Although Apollo is traditionally associated in Greek mythology with the nine muses, Stravinsky's choice of three muses and the notion of a kind of contest among the three for Apollo's attention, perhaps owes more to the judgment of Paris ... Here's Ruben's version of it ... than to classical mythology involving Apollo. There's Ruben's and there's Balanchine.

This ballet was so significant and is still one of the most popular Balanchine ballets, because it defined the paradox of Balanchine's style so clearly. At the height of the Jazz age, Balanchine evolved a new classicism, which serenely embodied the classical virtues of clarity and grandeur. And yet, in spirit and style, was more up-to-date and adventurous than even the ultra modern ballets.

The aesthetic of this ballet is one of white marble sculptures come alive. When the sculpture comes alive, it loses some it's inhibitions, and yet the purity of form is never lost. A new playfulness and more direct femininity and expressiveness come into being in Balanchine's "Apollo." But these are made Legitimate, even ultra-classical by the paradoxically austere, abstract Greek sculptural aesthetic.

I would like to suggest then, that Balanchine's appeal to Greek form in "Apollo," is primarily  sculptural, and the security and elevation of these forms, allows him to take the risk of introducing wit, playfulness and non-balletic movement into the vocabulary of ballet. The following clip from "Apollo," shows Calliope's and then Polyhymnia's variations. The movements that don't look to you like classical ballet, probably are not. You should trust your instincts, and yet the classicism of this piece will, I think, be more than obvious. [inaudible 00:38:14] Patricia Barker.
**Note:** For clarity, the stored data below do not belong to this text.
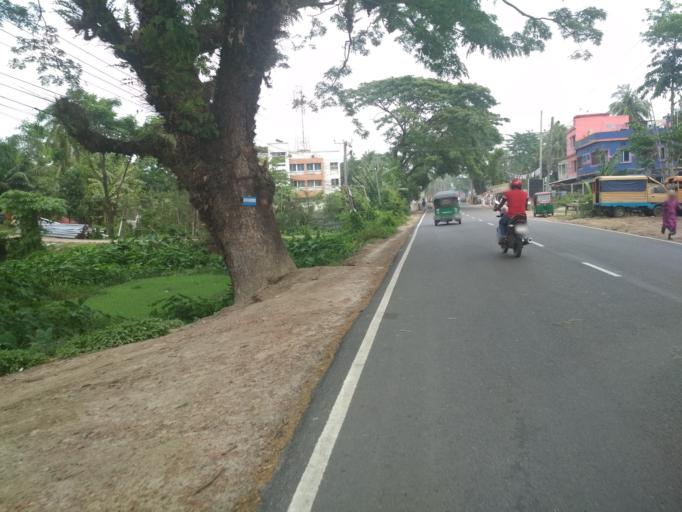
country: BD
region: Chittagong
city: Lakshmipur
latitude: 22.9421
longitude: 90.8456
Pay attention to her very final pose as it [inaudible 00:39:22]. This is a famous pose from "Apollo," and one that Balanchine claimed Micheal Angelo stole from him. I hope to have suggested tonight that Balanchine, Graham and Strauss, each invoke their own version of what is classical. Not in order to look backward longingly, but to move forward into distinctively modern forms of art. Thank you.